*Written task:* Copy out all of the records below word for word, leaving every line unchanged.

*Data shown:*
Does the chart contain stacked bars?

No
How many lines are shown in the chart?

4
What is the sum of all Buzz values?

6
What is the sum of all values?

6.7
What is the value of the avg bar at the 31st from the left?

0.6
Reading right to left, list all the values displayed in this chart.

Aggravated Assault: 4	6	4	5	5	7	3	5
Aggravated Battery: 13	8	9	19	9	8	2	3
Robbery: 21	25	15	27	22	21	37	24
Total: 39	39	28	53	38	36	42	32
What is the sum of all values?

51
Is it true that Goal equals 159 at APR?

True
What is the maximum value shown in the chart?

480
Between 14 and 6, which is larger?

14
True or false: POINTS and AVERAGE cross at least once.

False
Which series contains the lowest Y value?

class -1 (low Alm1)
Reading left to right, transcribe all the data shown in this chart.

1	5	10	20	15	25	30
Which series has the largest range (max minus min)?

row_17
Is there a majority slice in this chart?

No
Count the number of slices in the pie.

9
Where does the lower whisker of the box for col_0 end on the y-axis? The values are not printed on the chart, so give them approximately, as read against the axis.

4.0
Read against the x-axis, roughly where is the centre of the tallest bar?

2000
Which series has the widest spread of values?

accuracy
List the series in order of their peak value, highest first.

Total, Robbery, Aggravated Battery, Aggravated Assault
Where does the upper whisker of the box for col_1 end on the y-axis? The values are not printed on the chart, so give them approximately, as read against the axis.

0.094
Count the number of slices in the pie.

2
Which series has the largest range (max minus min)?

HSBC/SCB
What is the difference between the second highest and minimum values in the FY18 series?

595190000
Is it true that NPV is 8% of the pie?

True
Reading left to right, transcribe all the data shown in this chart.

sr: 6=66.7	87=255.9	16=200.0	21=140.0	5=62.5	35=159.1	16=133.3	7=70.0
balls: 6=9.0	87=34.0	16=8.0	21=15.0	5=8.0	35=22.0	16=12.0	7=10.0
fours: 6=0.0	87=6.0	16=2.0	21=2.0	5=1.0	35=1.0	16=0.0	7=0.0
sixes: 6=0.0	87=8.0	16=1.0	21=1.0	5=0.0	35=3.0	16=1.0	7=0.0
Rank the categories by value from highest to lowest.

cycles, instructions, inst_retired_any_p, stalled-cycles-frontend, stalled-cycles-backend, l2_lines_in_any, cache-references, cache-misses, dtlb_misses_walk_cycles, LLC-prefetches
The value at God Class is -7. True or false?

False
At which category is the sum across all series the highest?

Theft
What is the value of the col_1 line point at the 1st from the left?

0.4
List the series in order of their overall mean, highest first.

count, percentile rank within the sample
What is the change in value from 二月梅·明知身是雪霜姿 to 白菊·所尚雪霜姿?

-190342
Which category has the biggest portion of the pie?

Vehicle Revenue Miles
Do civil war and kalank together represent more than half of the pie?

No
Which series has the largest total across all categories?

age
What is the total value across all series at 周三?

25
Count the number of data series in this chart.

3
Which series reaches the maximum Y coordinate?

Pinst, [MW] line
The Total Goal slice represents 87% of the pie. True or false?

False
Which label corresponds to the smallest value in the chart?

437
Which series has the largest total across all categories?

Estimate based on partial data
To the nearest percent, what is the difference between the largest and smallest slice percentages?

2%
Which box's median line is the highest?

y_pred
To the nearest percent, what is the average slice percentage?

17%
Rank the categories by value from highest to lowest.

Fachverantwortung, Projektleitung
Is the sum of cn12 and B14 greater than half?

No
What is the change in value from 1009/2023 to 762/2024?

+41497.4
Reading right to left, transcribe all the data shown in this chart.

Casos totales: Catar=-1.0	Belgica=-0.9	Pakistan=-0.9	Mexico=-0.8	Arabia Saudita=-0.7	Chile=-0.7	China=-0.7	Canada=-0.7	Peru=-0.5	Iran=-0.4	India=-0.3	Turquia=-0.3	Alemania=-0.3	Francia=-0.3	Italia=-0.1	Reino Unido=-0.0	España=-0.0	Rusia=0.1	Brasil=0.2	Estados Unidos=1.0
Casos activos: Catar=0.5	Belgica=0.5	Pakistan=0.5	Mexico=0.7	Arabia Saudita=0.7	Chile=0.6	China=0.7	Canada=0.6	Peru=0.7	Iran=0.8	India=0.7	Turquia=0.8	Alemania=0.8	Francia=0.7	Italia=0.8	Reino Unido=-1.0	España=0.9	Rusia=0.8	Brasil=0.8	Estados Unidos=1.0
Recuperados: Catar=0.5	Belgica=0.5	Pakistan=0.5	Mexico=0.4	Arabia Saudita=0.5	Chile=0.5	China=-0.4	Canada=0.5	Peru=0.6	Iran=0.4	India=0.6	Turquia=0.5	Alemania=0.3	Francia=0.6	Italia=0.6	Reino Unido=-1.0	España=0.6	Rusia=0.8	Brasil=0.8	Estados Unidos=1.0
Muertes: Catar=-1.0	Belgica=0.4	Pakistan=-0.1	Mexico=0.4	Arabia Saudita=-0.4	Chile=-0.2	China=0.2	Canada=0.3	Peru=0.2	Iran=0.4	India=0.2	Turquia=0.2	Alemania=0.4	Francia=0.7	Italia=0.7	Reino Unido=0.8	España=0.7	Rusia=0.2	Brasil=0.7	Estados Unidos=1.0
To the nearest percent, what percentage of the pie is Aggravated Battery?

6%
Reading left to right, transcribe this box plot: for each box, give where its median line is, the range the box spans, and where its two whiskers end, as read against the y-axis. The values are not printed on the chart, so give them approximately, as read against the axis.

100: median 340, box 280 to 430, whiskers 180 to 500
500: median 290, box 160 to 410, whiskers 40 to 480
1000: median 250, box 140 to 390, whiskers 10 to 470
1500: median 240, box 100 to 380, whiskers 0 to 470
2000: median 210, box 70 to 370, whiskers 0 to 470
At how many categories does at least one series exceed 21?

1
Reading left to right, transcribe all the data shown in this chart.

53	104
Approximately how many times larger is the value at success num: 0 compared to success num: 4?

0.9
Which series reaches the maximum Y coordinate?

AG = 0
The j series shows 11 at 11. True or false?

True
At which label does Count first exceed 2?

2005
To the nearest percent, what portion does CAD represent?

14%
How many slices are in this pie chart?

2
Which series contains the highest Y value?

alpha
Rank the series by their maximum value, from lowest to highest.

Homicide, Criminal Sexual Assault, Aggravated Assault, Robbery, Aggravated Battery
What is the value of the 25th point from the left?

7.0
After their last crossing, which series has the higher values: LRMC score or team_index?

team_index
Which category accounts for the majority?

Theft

*Answer space:*
Does the chart contain stacked bars?

No
How many lines are shown in the chart?

4
What is the sum of all Buzz values?

6
What is the sum of all values?

6.7
What is the value of the avg bar at the 31st from the left?

0.6
Reading right to left, list all the values displayed in this chart.

Aggravated Assault: 4	6	4	5	5	7	3	5
Aggravated Battery: 13	8	9	19	9	8	2	3
Robbery: 21	25	15	27	22	21	37	24
Total: 39	39	28	53	38	36	42	32
What is the sum of all values?

51
Is it true that Goal equals 159 at APR?

True
What is the maximum value shown in the chart?

480
Between 14 and 6, which is larger?

14
True or false: POINTS and AVERAGE cross at least once.

False
Which series contains the lowest Y value?

class -1 (low Alm1)
Reading left to right, transcribe all the data shown in this chart.

1	5	10	20	15	25	30
Which series has the largest range (max minus min)?

row_17
Is there a majority slice in this chart?

No
Count the number of slices in the pie.

9
Where does the lower whisker of the box for col_0 end on the y-axis? The values are not printed on the chart, so give them approximately, as read against the axis.

4.0
Read against the x-axis, roughly where is the centre of the tallest bar?

2000
Which series has the widest spread of values?

accuracy
List the series in order of their peak value, highest first.

Total, Robbery, Aggravated Battery, Aggravated Assault
Where does the upper whisker of the box for col_1 end on the y-axis? The values are not printed on the chart, so give them approximately, as read against the axis.

0.094
Count the number of slices in the pie.

2
Which series has the largest range (max minus min)?

HSBC/SCB
What is the difference between the second highest and minimum values in the FY18 series?

595190000
Is it true that NPV is 8% of the pie?

True
Reading left to right, transcribe all the data shown in this chart.

sr: 6=66.7	87=255.9	16=200.0	21=140.0	5=62.5	35=159.1	16=133.3	7=70.0
balls: 6=9.0	87=34.0	16=8.0	21=15.0	5=8.0	35=22.0	16=12.0	7=10.0
fours: 6=0.0	87=6.0	16=2.0	21=2.0	5=1.0	35=1.0	16=0.0	7=0.0
sixes: 6=0.0	87=8.0	16=1.0	21=1.0	5=0.0	35=3.0	16=1.0	7=0.0
Rank the categories by value from highest to lowest.

cycles, instructions, inst_retired_any_p, stalled-cycles-frontend, stalled-cycles-backend, l2_lines_in_any, cache-references, cache-misses, dtlb_misses_walk_cycles, LLC-prefetches
The value at God Class is -7. True or false?

False
At which category is the sum across all series the highest?

Theft
What is the value of the col_1 line point at the 1st from the left?

0.4
List the series in order of their overall mean, highest first.

count, percentile rank within the sample
What is the change in value from 二月梅·明知身是雪霜姿 to 白菊·所尚雪霜姿?

-190342
Which category has the biggest portion of the pie?

Vehicle Revenue Miles
Do civil war and kalank together represent more than half of the pie?

No
Which series has the largest total across all categories?

age
What is the total value across all series at 周三?

25
Count the number of data series in this chart.

3
Which series reaches the maximum Y coordinate?

Pinst, [MW] line
The Total Goal slice represents 87% of the pie. True or false?

False
Which label corresponds to the smallest value in the chart?

437
Which series has the largest total across all categories?

Estimate based on partial data
To the nearest percent, what is the difference between the largest and smallest slice percentages?

2%
Which box's median line is the highest?

y_pred
To the nearest percent, what is the average slice percentage?

17%
Rank the categories by value from highest to lowest.

Fachverantwortung, Projektleitung
Is the sum of cn12 and B14 greater than half?

No
What is the change in value from 1009/2023 to 762/2024?

+41497.4
Reading right to left, transcribe all the data shown in this chart.

Casos totales: Catar=-1.0	Belgica=-0.9	Pakistan=-0.9	Mexico=-0.8	Arabia Saudita=-0.7	Chile=-0.7	China=-0.7	Canada=-0.7	Peru=-0.5	Iran=-0.4	India=-0.3	Turquia=-0.3	Alemania=-0.3	Francia=-0.3	Italia=-0.1	Reino Unido=-0.0	España=-0.0	Rusia=0.1	Brasil=0.2	Estados Unidos=1.0
Casos activos: Catar=0.5	Belgica=0.5	Pakistan=0.5	Mexico=0.7	Arabia Saudita=0.7	Chile=0.6	China=0.7	Canada=0.6	Peru=0.7	Iran=0.8	India=0.7	Turquia=0.8	Alemania=0.8	Francia=0.7	Italia=0.8	Reino Unido=-1.0	España=0.9	Rusia=0.8	Brasil=0.8	Estados Unidos=1.0
Recuperados: Catar=0.5	Belgica=0.5	Pakistan=0.5	Mexico=0.4	Arabia Saudita=0.5	Chile=0.5	China=-0.4	Canada=0.5	Peru=0.6	Iran=0.4	India=0.6	Turquia=0.5	Alemania=0.3	Francia=0.6	Italia=0.6	Reino Unido=-1.0	España=0.6	Rusia=0.8	Brasil=0.8	Estados Unidos=1.0
Muertes: Catar=-1.0	Belgica=0.4	Pakistan=-0.1	Mexico=0.4	Arabia Saudita=-0.4	Chile=-0.2	China=0.2	Canada=0.3	Peru=0.2	Iran=0.4	India=0.2	Turquia=0.2	Alemania=0.4	Francia=0.7	Italia=0.7	Reino Unido=0.8	España=0.7	Rusia=0.2	Brasil=0.7	Estados Unidos=1.0
To the nearest percent, what percentage of the pie is Aggravated Battery?

6%
Reading left to right, transcribe this box plot: for each box, give where its median line is, the range the box spans, and where its two whiskers end, as read against the y-axis. The values are not printed on the chart, so give them approximately, as read against the axis.

100: median 340, box 280 to 430, whiskers 180 to 500
500: median 290, box 160 to 410, whiskers 40 to 480
1000: median 250, box 140 to 390, whiskers 10 to 470
1500: median 240, box 100 to 380, whiskers 0 to 470
2000: median 210, box 70 to 370, whiskers 0 to 470
At how many categories does at least one series exceed 21?

1
Reading left to right, transcribe all the data shown in this chart.

53	104
Approximately how many times larger is the value at success num: 0 compared to success num: 4?

0.9
Which series reaches the maximum Y coordinate?

AG = 0
The j series shows 11 at 11. True or false?

True
At which label does Count first exceed 2?

2005
To the nearest percent, what portion does CAD represent?

14%
How many slices are in this pie chart?

2
Which series contains the highest Y value?

alpha
Rank the series by their maximum value, from lowest to highest.

Homicide, Criminal Sexual Assault, Aggravated Assault, Robbery, Aggravated Battery
What is the value of the 25th point from the left?

7.0
After their last crossing, which series has the higher values: LRMC score or team_index?

team_index
Which category accounts for the majority?

Theft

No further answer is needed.